Mit Unmut betrachtet die Opposition auch die dubiose Art und Weise, mit der bei der Differdinger DP Ämter verteilt werden. So ist es verblüffend, dass weder der Zweitgewählte (bei den Kommunalwahlen 2011) der DP-Liste, Carlo Bernard, noch die an vierter Stelle Gewählte der DP-Liste, Christiane Saeul, einen Schöffenratsposten erlangten. Stattdessen wurde mit dem Arzt Jean Hoffman der Siebte der Liste als Bürgermeisterkandidat aufgestellt. Immerhin wurde Saeul, die sich von der autoritären Männerriege übergangen fühlte und der gegenüber Jean Hoffmann großspurig verkündet hatte „ne Frau wird in Differdingen keine Bürgermeisterin“ mittlerweile ein Schöffenratsposten in Aussicht gestellt. In der vor der Abstimmung veröffentlichten Presseerklärung der LSAP wird außerdem kolportiert, Meisch Senior kämpfe gerade mit Hilfe eines Anwalts um seinen Einzug in den Schöffenrat. Und die CSV erklärte „Wir, die CSV Differdingen, sind der Überzeugung, dass Differdingen keine Erbmonarchie und kein Familienbetrieb ist.“

Grüne am Ball

Nun liegt der Ball bei den Grünen.
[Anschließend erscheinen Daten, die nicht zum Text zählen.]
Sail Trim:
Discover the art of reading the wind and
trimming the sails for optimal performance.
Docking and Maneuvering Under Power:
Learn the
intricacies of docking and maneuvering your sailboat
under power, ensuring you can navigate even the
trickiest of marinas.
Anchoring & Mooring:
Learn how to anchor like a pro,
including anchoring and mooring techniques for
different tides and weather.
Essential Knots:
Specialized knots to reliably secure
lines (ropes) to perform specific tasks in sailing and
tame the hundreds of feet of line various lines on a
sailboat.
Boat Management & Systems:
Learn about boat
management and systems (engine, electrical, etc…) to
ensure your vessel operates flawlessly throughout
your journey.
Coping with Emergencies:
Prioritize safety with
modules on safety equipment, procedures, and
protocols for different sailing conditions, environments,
Roberto Traversini, Erster Schöffe der Stadt und Interimsbürgermeister, der am Mittwoch die Sitzung unter Tränen mit den Worten schloss: „Ich stelle fest, Differdingen hat keinen Bürgermeister“, erklärte, bereits Sondierungsgespräche mit LSAP und CSV aufgenommen zu haben, und ließ einen Tag nach dem Fiasko durchblicken, dass er als Bürgermeister zur Verfügung stehe. Die beiden Oppositionsparteien LSAP und CSV könnten gemeinsam mit den Grünen eine Mehrheit bilden. Eine solche „Kenia“-Dreierkoalition hätte derzeit eine Mehrheit von zehn Sitzen gegenüber einer arg geschwächten DP mit aktuell sieben Sitzen (da Braquets Sitz zurück an die LSAP geht) und der Linken und der KPL mit jeweils zwei Sitzen. Eine Fortsetzung von Blau-Grün scheint angesichts des autonomen Abstimmungsverhaltens des Grünen Gemeinderats Georges Liesch gegen Marcel Meisch als Schöffen eher unwahrscheinlich – obwohl die Grünen (noch) hinter ihrem aus ihrer Sicht mit einem ökologischen Stempel versehenen Koalitionsprogramm stehen. Auch Neuwahlen sind nicht ganz ausgeschlossen. Doch tickt die Uhr, denn die Verabschiedung des Haushalts 2014 war ursprünglich für kommende Woche angesetzt. Nichts kann jedoch über die Fanalwirkung hinwegtäuschen, die die Abstimmung am Mittwoch hatte: Der machiavellistische Politikstil der DP in Differdingen scheint selbst in den eigenen Reihen und der Gemeinde nicht mehr akzeptabel. Fürs erste hat es sich ausgemeischt.